Exercise: Return only the stretch of the material below that begins with the line containing "side table: present [150,134,234,225]" and ends with the line containing "decorative ball: none [246,295,304,353]", exactly; both of those lines belong to it.
# # # #
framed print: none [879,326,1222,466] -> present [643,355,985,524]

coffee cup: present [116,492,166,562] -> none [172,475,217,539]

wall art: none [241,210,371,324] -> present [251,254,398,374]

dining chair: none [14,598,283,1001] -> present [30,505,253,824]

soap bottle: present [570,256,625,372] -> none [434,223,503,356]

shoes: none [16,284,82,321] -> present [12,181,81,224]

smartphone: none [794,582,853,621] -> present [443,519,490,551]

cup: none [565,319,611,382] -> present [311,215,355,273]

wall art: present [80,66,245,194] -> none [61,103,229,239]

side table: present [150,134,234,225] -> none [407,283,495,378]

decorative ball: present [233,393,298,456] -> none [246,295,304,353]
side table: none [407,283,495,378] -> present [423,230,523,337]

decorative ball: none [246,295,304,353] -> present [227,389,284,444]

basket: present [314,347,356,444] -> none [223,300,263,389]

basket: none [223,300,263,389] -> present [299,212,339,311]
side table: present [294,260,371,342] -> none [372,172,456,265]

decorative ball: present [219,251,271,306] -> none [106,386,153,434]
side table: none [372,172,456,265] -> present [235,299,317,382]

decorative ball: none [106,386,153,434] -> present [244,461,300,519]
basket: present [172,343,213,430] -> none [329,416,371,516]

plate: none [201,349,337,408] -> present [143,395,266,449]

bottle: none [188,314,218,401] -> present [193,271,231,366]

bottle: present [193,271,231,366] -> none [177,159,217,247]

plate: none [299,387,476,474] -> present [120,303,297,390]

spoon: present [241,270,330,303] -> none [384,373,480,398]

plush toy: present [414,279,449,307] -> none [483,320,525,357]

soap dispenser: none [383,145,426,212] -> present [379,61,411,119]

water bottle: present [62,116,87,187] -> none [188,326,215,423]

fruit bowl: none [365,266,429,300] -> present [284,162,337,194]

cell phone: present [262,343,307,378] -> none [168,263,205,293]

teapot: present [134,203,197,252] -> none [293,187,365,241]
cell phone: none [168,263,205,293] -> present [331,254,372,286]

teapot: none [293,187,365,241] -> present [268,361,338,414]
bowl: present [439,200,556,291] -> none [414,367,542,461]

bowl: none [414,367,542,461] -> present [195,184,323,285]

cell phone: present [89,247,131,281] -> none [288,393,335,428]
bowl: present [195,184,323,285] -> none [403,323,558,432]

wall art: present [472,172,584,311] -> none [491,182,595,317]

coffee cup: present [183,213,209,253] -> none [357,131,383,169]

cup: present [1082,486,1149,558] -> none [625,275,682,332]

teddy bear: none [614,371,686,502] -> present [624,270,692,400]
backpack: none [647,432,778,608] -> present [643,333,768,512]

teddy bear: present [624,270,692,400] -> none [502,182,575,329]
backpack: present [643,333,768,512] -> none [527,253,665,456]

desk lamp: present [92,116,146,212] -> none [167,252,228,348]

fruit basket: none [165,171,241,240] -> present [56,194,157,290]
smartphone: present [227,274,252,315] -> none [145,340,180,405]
# # # #
Solution for this exercise:
side table: present [150,134,234,225] -> none [407,283,495,378]

decorative ball: present [233,393,298,456] -> none [246,295,304,353]
side table: none [407,283,495,378] -> present [423,230,523,337]

decorative ball: none [246,295,304,353] -> present [227,389,284,444]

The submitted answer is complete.